Each of the 6 circles contains a different counting number. The sum of all 6 numbers is 21.The sum of the 3 numbers along each side of the triangle is shown in the diagram. so What is the sum of the numbers in the shaded circles?
Note that obviously the answer is easy. But what kind of ways you suggest for this problem?
We have $$8+8+14=({\rm sum \space of \space white \space balls})+2({\rm sum \space of \space shaded \space balls}).$$ You can take it from here.
Let $X_1,X_2,X_3$ the shaded corners. $Y_1,Y_2,Y_3$ the white ones.

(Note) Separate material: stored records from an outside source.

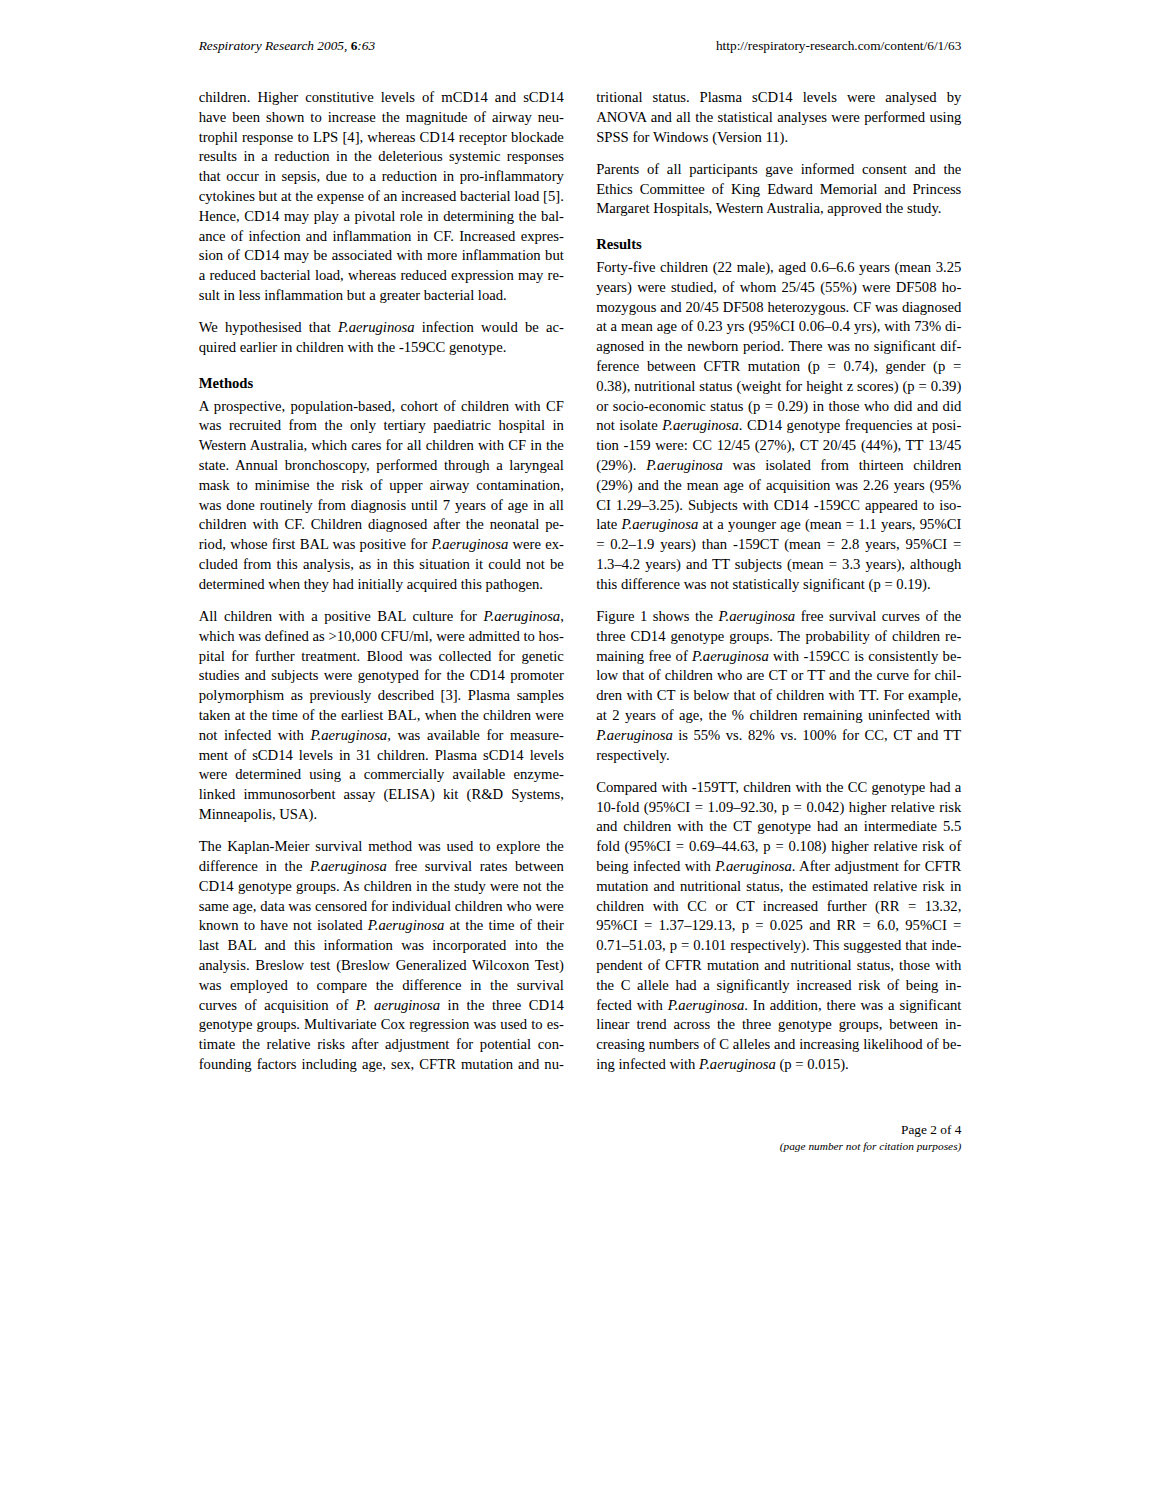Respiratory Research 2005, 6:63
http://respiratory-research.com/content/6/1/63
children. Higher constitutive levels of mCD14 and sCD14 have been shown to increase the magnitude of airway neutrophil response to LPS [4], whereas CD14 receptor blockade results in a reduction in the deleterious systemic responses that occur in sepsis, due to a reduction in pro-inflammatory cytokines but at the expense of an increased bacterial load [5]. Hence, CD14 may play a pivotal role in determining the balance of infection and inflammation in CF. Increased expression of CD14 may be associated with more inflammation but a reduced bacterial load, whereas reduced expression may result in less inflammation but a greater bacterial load.
We hypothesised that P.aeruginosa infection would be acquired earlier in children with the -159CC genotype.
Methods
A prospective, population-based, cohort of children with CF was recruited from the only tertiary paediatric hospital in Western Australia, which cares for all children with CF in the state. Annual bronchoscopy, performed through a laryngeal mask to minimise the risk of upper airway contamination, was done routinely from diagnosis until 7 years of age in all children with CF. Children diagnosed after the neonatal period, whose first BAL was positive for P.aeruginosa were excluded from this analysis, as in this situation it could not be determined when they had initially acquired this pathogen.
All children with a positive BAL culture for P.aeruginosa, which was defined as >10,000 CFU/ml, were admitted to hospital for further treatment. Blood was collected for genetic studies and subjects were genotyped for the CD14 promoter polymorphism as previously described [3]. Plasma samples taken at the time of the earliest BAL, when the children were not infected with P.aeruginosa, was available for measurement of sCD14 levels in 31 children. Plasma sCD14 levels were determined using a commercially available enzyme-linked immunosorbent assay (ELISA) kit (R&D Systems, Minneapolis, USA).
The Kaplan-Meier survival method was used to explore the difference in the P.aeruginosa free survival rates between CD14 genotype groups. As children in the study were not the same age, data was censored for individual children who were known to have not isolated P.aeruginosa at the time of their last BAL and this information was incorporated into the analysis. Breslow test (Breslow Generalized Wilcoxon Test) was employed to compare the difference in the survival curves of acquisition of P. aeruginosa in the three CD14 genotype groups. Multivariate Cox regression was used to estimate the relative risks after adjustment for potential confounding factors including age, sex, CFTR mutation and nutritional status. Plasma sCD14 levels were analysed by ANOVA and all the statistical analyses were performed using SPSS for Windows (Version 11).
Parents of all participants gave informed consent and the Ethics Committee of King Edward Memorial and Princess Margaret Hospitals, Western Australia, approved the study.
Results
Forty-five children (22 male), aged 0.6–6.6 years (mean 3.25 years) were studied, of whom 25/45 (55%) were DF508 homozygous and 20/45 DF508 heterozygous. CF was diagnosed at a mean age of 0.23 yrs (95%CI 0.06–0.4 yrs), with 73% diagnosed in the newborn period. There was no significant difference between CFTR mutation (p = 0.74), gender (p = 0.38), nutritional status (weight for height z scores) (p = 0.39) or socio-economic status (p = 0.29) in those who did and did not isolate P.aeruginosa. CD14 genotype frequencies at position -159 were: CC 12/45 (27%), CT 20/45 (44%), TT 13/45 (29%). P.aeruginosa was isolated from thirteen children (29%) and the mean age of acquisition was 2.26 years (95% CI 1.29–3.25). Subjects with CD14 -159CC appeared to isolate P.aeruginosa at a younger age (mean = 1.1 years, 95%CI = 0.2–1.9 years) than -159CT (mean = 2.8 years, 95%CI = 1.3–4.2 years) and TT subjects (mean = 3.3 years), although this difference was not statistically significant (p = 0.19).
Figure 1 shows the P.aeruginosa free survival curves of the three CD14 genotype groups. The probability of children remaining free of P.aeruginosa with -159CC is consistently below that of children who are CT or TT and the curve for children with CT is below that of children with TT. For example, at 2 years of age, the % children remaining uninfected with P.aeruginosa is 55% vs. 82% vs. 100% for CC, CT and TT respectively.
Compared with -159TT, children with the CC genotype had a 10-fold (95%CI = 1.09–92.30, p = 0.042) higher relative risk and children with the CT genotype had an intermediate 5.5 fold (95%CI = 0.69–44.63, p = 0.108) higher relative risk of being infected with P.aeruginosa. After adjustment for CFTR mutation and nutritional status, the estimated relative risk in children with CC or CT increased further (RR = 13.32, 95%CI = 1.37–129.13, p = 0.025 and RR = 6.0, 95%CI = 0.71–51.03, p = 0.101 respectively). This suggested that independent of CFTR mutation and nutritional status, those with the C allele had a significantly increased risk of being infected with P.aeruginosa. In addition, there was a significant linear trend across the three genotype groups, between increasing numbers of C alleles and increasing likelihood of being infected with P.aeruginosa (p = 0.015).
Page 2 of 4
(page number not for citation purposes)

$$X_1+Y_1+X_2=8$$ $$X_2+Y_2+X_3=8$$ $$X_1+Y_3+X_3=14$$ $$X_1+X_2+X_3+Y_1+Y_2+Y_3=21$$
Adding the three first equations:
$$2X_1+2X_2+2X_3+Y_1+Y_2+Y_3=30$$
And substract this equation with the fourth one:
$$X_1+X_2+X_3=9$$
9.
The numbers in the triangle are:
5
2 6
1 4 3
Two of the sides sum to 8 and one side sums to 14, and the whole thing sums to 21 as specified.
$$2\text{ (Sum of shaded balls)}+\text{sum of unshaded balls}=8+8+14=30 \tag1$$ A/Q $$\text{(sum of shaded balls)}+\text{sum of unshaded balls}=21 \tag2$$
Subtracting (1) & (2), Sum of shaded balls=9.